> **Written task 1**
Quote the Kafka code review exactly, copying everything from "recordsBuilder.compressionType());" down to "latest leader epoch.".

> **Document extract**
━━━━━━━━━━━━━━━━━━━━━━━━━━━━━━
Re: [PR] KAFKA-15415: On producer-batch retry, skip-backoff on a new leader [kafka]

via GitHub Tue, 03 Oct 2023 11:06:07 -0700


kirktrue commented on code in PR #14384:
URL: https://github.com/apache/kafka/pull/14384#discussion_r1344502781



##########
clients/src/main/java/org/apache/kafka/clients/producer/internals/ProducerBatch.java:
##########
@@ -94,9 +100,45 @@ public ProducerBatch(TopicPartition tp, 
MemoryRecordsBuilder recordsBuilder, lon
         this.isSplitBatch = isSplitBatch;
         float compressionRatioEstimation = 
CompressionRatioEstimator.estimation(topicPartition.topic(),
                                                                                
 recordsBuilder.compressionType());
+        this.currentLeaderEpoch = Optional.empty();
+        this.attemptsWhenLeaderLastChanged = 0;
         
recordsBuilder.setEstimatedCompressionRatio(compressionRatioEstimation);
     }
 
+    /*
+     * This is called to update the leader-epoch to which this batch is going 
to be produced in the ongoing attempt.
+     * @param latestLeaderEpoch The latest leader epoch.
+     * @return true if the leader has changed, otherwise false.
+     */
+    boolean maybeUpdateLeaderEpoch(Optional<Integer> latestLeaderEpoch) {
+        if (!latestLeaderEpoch.isPresent())
+            return false;
+
+        boolean leaderChanged = false;
+        int attempts = attempts();
+        log.trace("For {}, attempting to change leader, currentLeaderEpoch: 
{}, attemptsWhenLeaderLastChanged:{}, latestLeaderEpoch: {}, current attempt: 
{}",
+            this, currentLeaderEpoch.isPresent() ? currentLeaderEpoch.get() : 
"un-initialized", attemptsWhenLeaderLastChanged, latestLeaderEpoch.get(), 
attempts);
+        boolean isRetry = attempts >= 1;
+        // Checking for leader change makes sense only from 1st retry 
onwards(i.e attempt >=1).
+        if (isRetry) {
+            // If the leader's epoch has changed, this counts as a leader 
change
+            if (!currentLeaderEpoch.equals(latestLeaderEpoch)) {
+                attemptsWhenLeaderLastChanged = attempts;
+                leaderChanged = true;
+            } else {
+                // Otherwise, it's only a leader change until the first 
attempt is made with this leader
+                leaderChanged = attempts == attemptsWhenLeaderLastChanged;
+            }
+        }
+        if (leaderChanged) {
+            log.debug("For {}, leader has changed, oldEpoch: {}, newEpoch: {}",

Review Comment:
   nit: per @wcarlson5's [comment 
above](https://github.com/apache/kafka/pull/14384/files#r1344314253), the log 
message might be read that the internal state of the batch was _changed_, 
rather than simply _detected_. I don't have suggestions on how to reword 
though. It's fine if you want to leave it as is.
━━━━━━━━━━━━━━━━━━━━━━━━━━━━━━
> **Records for this task**
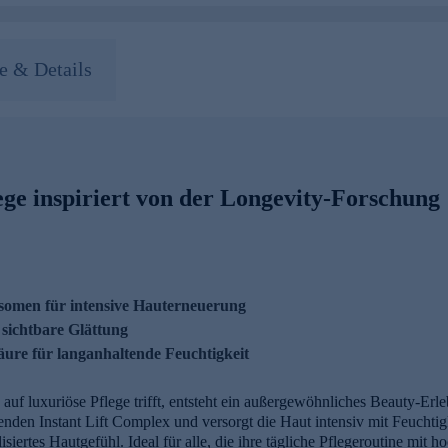
 & Details
ege inspiriert von der Longevity-Forschung
omen für intensive Hauterneuerung
 sichtbare Glättung
ure für langanhaltende Feuchtigkeit
 luxuriöse Pflege trifft, entsteht ein außergewöhnliches Beauty-Erle
n Instant Lift Complex und versorgt die Haut intensiv mit Feuchtigke
alisiertes Hautgefühl. Ideal für alle, die ihre tägliche Pflegeroutine mi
━━━━━━━━━━━━━━━━━━━━━━━━━━━━━━
> **Written task 2**
Print every line of the records above exactly as it appears, omitting the pictures.

> **Written reply 1**
recordsBuilder.compressionType());
+        this.currentLeaderEpoch = Optional.empty();
+        this.attemptsWhenLeaderLastChanged = 0;
         
recordsBuilder.setEstimatedCompressionRatio(compressionRatioEstimation);
     }
 
+    /*
+     * This is called to update the leader-epoch to which this batch is going 
to be produced in the ongoing attempt.
+     * @param latestLeaderEpoch The latest leader epoch.

> **Written reply 2**
 & Details
ege inspiriert von der Longevity-Forschung
omen für intensive Hauterneuerung
 sichtbare Glättung
ure für langanhaltende Feuchtigkeit
 luxuriöse Pflege trifft, entsteht ein außergewöhnliches Beauty-Erle
n Instant Lift Complex und versorgt die Haut intensiv mit Feuchtigke
alisiertes Hautgefühl. Ideal für alle, die ihre tägliche Pflegeroutine mi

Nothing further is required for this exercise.